[EXERCISE INSTRUCTIONS] If a record holds a picture, please leave the picture out and copy the rest of the record exactly.

Start of Block

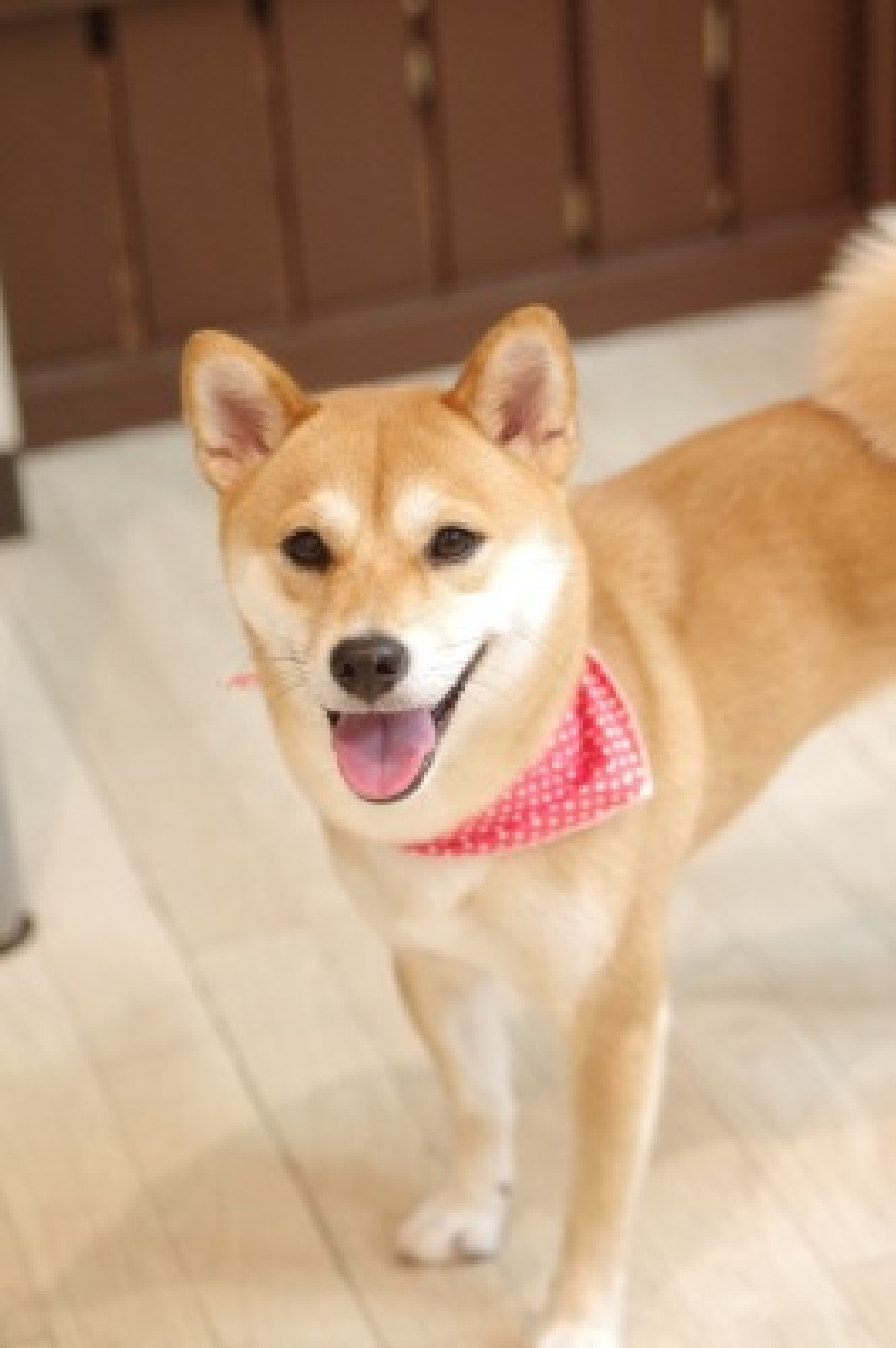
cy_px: 674
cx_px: 448
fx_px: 3515
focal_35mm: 94
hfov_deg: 14.5
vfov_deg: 21.7
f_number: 2.8
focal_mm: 63
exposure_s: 1/125
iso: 3200
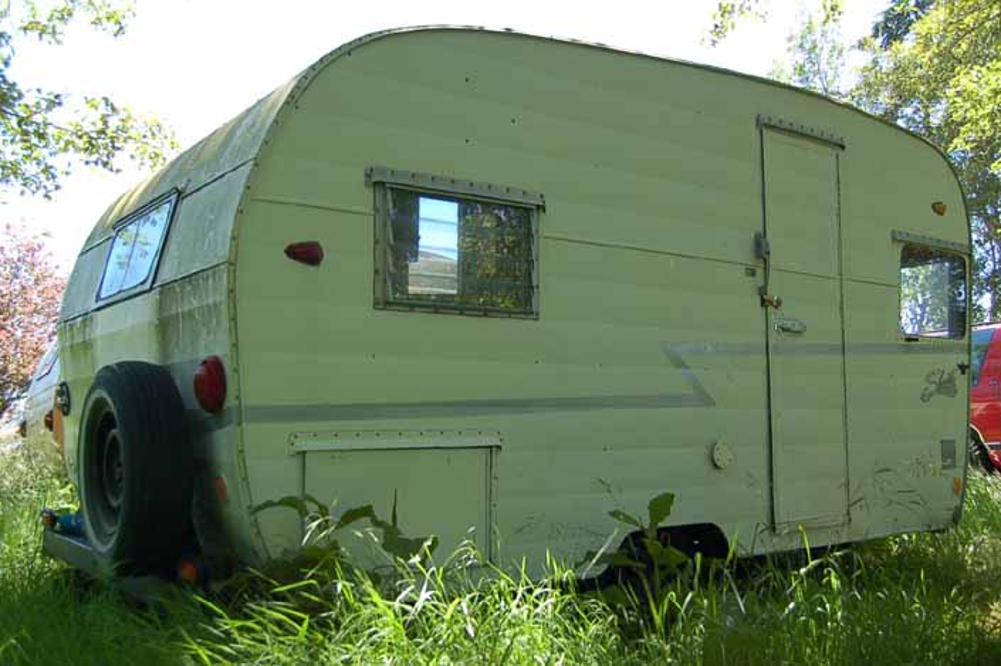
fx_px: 959
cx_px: 500
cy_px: 333
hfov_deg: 55.1
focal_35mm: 34
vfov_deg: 38.3
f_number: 3.8
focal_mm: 23
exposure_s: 1/200
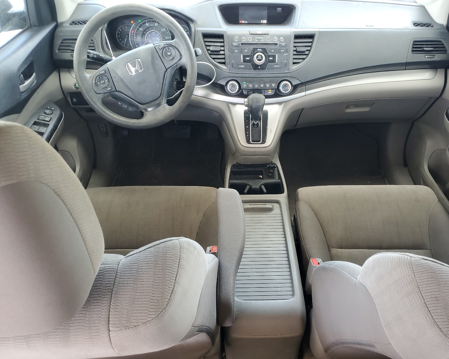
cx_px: 246
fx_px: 372
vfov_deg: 51.5
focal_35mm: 28
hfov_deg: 62.1
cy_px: 180
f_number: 1.5
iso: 80
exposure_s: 1/60.2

End of Block

[TASK ANSWER]
cy_px: 674
cx_px: 448
fx_px: 3515
focal_35mm: 94
hfov_deg: 14.5
vfov_deg: 21.7
f_number: 2.8
focal_mm: 63
exposure_s: 1/125
iso: 3200
fx_px: 959
cx_px: 500
cy_px: 333
hfov_deg: 55.1
focal_35mm: 34
vfov_deg: 38.3
f_number: 3.8
focal_mm: 23
exposure_s: 1/200
cx_px: 246
fx_px: 372
vfov_deg: 51.5
focal_35mm: 28
hfov_deg: 62.1
cy_px: 180
f_number: 1.5
iso: 80
exposure_s: 1/60.2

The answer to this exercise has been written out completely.